» **EJERCICIO**: Transcribe palabra por palabra los registros que siguen, desde su comienzo hasta la línea que contiene "state / province: Las Villas", incluida esta.

» **MATERIAL DEL EJERCICIO**:

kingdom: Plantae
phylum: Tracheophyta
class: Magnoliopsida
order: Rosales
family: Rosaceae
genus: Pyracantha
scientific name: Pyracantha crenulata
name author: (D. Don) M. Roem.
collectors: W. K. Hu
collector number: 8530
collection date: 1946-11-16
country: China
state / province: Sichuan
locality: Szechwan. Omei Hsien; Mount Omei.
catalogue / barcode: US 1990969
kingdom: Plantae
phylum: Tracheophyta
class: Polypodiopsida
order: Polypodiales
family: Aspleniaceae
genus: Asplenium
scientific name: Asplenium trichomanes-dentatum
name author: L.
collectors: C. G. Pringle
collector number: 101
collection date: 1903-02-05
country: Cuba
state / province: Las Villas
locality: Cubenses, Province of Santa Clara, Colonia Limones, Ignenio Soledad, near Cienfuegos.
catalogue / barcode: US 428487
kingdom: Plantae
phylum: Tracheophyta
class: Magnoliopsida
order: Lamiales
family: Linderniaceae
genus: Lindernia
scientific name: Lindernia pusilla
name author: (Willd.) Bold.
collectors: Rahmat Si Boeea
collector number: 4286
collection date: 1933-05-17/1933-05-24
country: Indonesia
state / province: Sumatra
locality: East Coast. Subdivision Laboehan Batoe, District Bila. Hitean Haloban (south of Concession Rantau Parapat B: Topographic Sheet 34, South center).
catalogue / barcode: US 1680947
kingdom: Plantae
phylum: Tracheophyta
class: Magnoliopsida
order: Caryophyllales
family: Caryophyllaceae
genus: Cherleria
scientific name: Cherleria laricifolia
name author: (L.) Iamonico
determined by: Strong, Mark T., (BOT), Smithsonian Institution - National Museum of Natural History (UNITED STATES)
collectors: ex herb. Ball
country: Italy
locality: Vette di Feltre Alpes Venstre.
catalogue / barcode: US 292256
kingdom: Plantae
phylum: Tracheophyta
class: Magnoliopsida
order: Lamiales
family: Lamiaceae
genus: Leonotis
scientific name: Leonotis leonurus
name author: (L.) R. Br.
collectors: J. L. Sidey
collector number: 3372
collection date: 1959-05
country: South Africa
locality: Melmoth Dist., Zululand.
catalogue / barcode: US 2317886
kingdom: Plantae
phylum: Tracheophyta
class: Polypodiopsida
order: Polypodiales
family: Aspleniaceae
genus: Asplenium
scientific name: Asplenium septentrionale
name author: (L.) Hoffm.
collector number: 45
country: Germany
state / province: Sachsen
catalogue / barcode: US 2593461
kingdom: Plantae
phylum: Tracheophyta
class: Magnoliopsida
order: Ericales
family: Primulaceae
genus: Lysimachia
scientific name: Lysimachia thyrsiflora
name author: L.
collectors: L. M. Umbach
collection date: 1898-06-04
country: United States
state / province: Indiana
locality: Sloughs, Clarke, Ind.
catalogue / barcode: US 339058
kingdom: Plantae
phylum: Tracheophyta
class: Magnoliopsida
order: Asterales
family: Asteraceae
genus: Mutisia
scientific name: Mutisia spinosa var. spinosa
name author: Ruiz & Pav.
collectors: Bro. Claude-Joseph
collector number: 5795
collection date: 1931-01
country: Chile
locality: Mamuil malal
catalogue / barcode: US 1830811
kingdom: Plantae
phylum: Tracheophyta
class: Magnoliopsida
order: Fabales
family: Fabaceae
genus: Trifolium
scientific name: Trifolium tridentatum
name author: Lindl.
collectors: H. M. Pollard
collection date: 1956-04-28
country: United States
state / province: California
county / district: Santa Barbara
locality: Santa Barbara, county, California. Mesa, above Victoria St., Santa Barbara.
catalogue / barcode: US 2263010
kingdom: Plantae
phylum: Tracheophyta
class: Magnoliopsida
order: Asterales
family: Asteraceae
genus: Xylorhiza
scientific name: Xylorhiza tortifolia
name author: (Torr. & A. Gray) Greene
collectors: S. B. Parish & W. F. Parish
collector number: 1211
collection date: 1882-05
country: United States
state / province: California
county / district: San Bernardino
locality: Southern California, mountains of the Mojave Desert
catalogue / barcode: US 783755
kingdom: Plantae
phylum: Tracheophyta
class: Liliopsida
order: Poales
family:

» **SOLUCIÓN**:
kingdom: Plantae
phylum: Tracheophyta
class: Magnoliopsida
order: Rosales
family: Rosaceae
genus: Pyracantha
scientific name: Pyracantha crenulata
name author: (D. Don) M. Roem.
collectors: W. K. Hu
collector number: 8530
collection date: 1946-11-16
country: China
state / province: Sichuan
locality: Szechwan. Omei Hsien; Mount Omei.
catalogue / barcode: US 1990969
kingdom: Plantae
phylum: Tracheophyta
class: Polypodiopsida
order: Polypodiales
family: Aspleniaceae
genus: Asplenium
scientific name: Asplenium trichomanes-dentatum
name author: L.
collectors: C. G. Pringle
collector number: 101
collection date: 1903-02-05
country: Cuba
state / province: Las Villas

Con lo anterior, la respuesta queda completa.